SM2 8.2-1: Graphing Horizontal Dilations and Reflections

Hinzugefügt: 2026-06-02

[00:00:00]Hello and welcome. So we're going to graph some  transformations today. Let's get started. First thing you need to figure out is what are you  looking at. Anything that's going to have a parabolic shape, that's going to be an x  squared, okay? Anything that's going to be, I call it a half seagull, is going to be a square  root. Anything that's going to be a V shape is your absolute value, okay? Now keep in mind that  for all three of these graphs in order to graph it correctly your turning point, your vertex, must  be the first point that you plot. Otherwise it won't plot it correctly. So keep that in mind.  Alrighty. So here we have a square root, right?

[00:00:39]We see that radical symbol which means you're  going to have that half seagull. Now for those half seagulls I'd say okay the normal points that  we plot for these ones it always starts at 0, 0.

[00:00:51]So if you plug in 0, square root of 0 is  0, right? Your next point is over 1 up 1 because if you plug in 1, square root of 1 is  1. Your next nice point is going to be at 4, 2.

[00:01:08]We'll call it a nice point because it's a  perfect square. What's the square root of 4?

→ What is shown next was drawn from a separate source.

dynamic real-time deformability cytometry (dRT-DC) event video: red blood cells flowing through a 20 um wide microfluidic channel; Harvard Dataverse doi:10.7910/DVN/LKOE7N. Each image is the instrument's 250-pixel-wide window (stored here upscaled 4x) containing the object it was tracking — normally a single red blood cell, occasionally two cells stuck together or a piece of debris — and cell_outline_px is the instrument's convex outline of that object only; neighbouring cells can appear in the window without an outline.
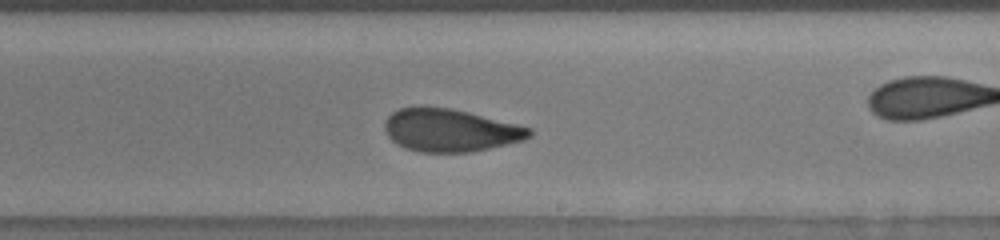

[00:01:13]2. And that's where that point came from, okay?  So your pattern is 0, 0 over 1 up 1, over 4 up 2, and then it'll keep going from there, okay? So  now let's figure out what our transformation is. And I'd say okay. For our transformation we  see that you have a negative one-fifth being multiplied to x. Now multiplication implies  that you have some kind of dilation going on, all right? Now whether that's horizontal or  vertical you have to look at where the number is. Because the negative one-fifth  is inside of the radical symbol, inside of your operation, that means  that you are looking at a horizontal dilation specifically, okay? Now this  negative out front implies a reflection.

[00:02:07]So we have technically two different  transformations happening here. We have a reflection as well as a horizontal dilation.  Now that dilation can mean either stretch or compression, or shrink, if you want to call it  shrink instead of compression, okay? Either or.

[00:02:22]And you'd say all right, well, now let's figure that out.  Stretching or shrinking. Now keep in mind that you always do the reciprocal of what is inside with x  with your dilations. So if it's negative one-fifth the reciprocal of that would be negative five  because that's technically negative five over one. You just flip the fraction. Reciprocals  don't change signs. So if it's negative before, negative after. Now the reason why we use the  reciprocal, think about it this way. If you have some absolute value of x equals 10 that means  that you would just plug in 10. Absolute value of 10 is 10. So next you'd say okay what if it's one  half x horizontal dilation? What would that mean for x specifically? Well that means you'd have to  plug in 20 for x. x would have to be twice as much as it was before in order to get 10 back  because half of 20 is 10. It's the only way to get back to 10. And the next one  what if it was 2x? Well in order to get to 10 you don't need as much. You only need  specifically you only need half as much, okay? Because 2 times 5 is 10. That's how you get  back to 10 on that one. So you started with 10, right? In order to get back to 10 you'll need  half as much when there's a 2 in front. So in other words, reciprocal because the reciprocal  of one-half is two. Reciprocal of two, one-half.

[00:03:54]Alrighty. So to graph this once we know our  pattern that it starts at 0, 0. You can't change or multiply zero, zero, and it hasn't  changed places. It's still at zero, zero, okay? And now your next point is over 1 up 1  but we know we're not going over 1. We know we're going over 5. Now what direction we talk  about when we're talking about over is dependent on that reflection. Left is the negative. So it's  going to be not left not-- heh golly, not right one up one it's going to be left 5 up 1. And the reason why the y value  hasn't changed, why all three of these will remain the same, is because this dilation was  only on the inside. It only affected the x's, okay? Which means that our next one is supposed to  be over 4 right 4 but it's not going to the right.

[00:04:52]The negative says we're going to the left and then  4 times 5 that's negative 20. That's way beyond our graph. We can't even put that second point  on there, okay? Oh that was like a wonky shape.

[00:05:12]Not the best but it'll do.

[00:05:19]Okay, assume that these lines are going where  I want them to go. But when it comes to these that that would be it. That would be your  graph. You plot this point first then this one and you would be done, okay? So to keep in  mind that when you have horizontal it's going to do the reciprocal with stretches and  shrinks. All right. Thanks for watching.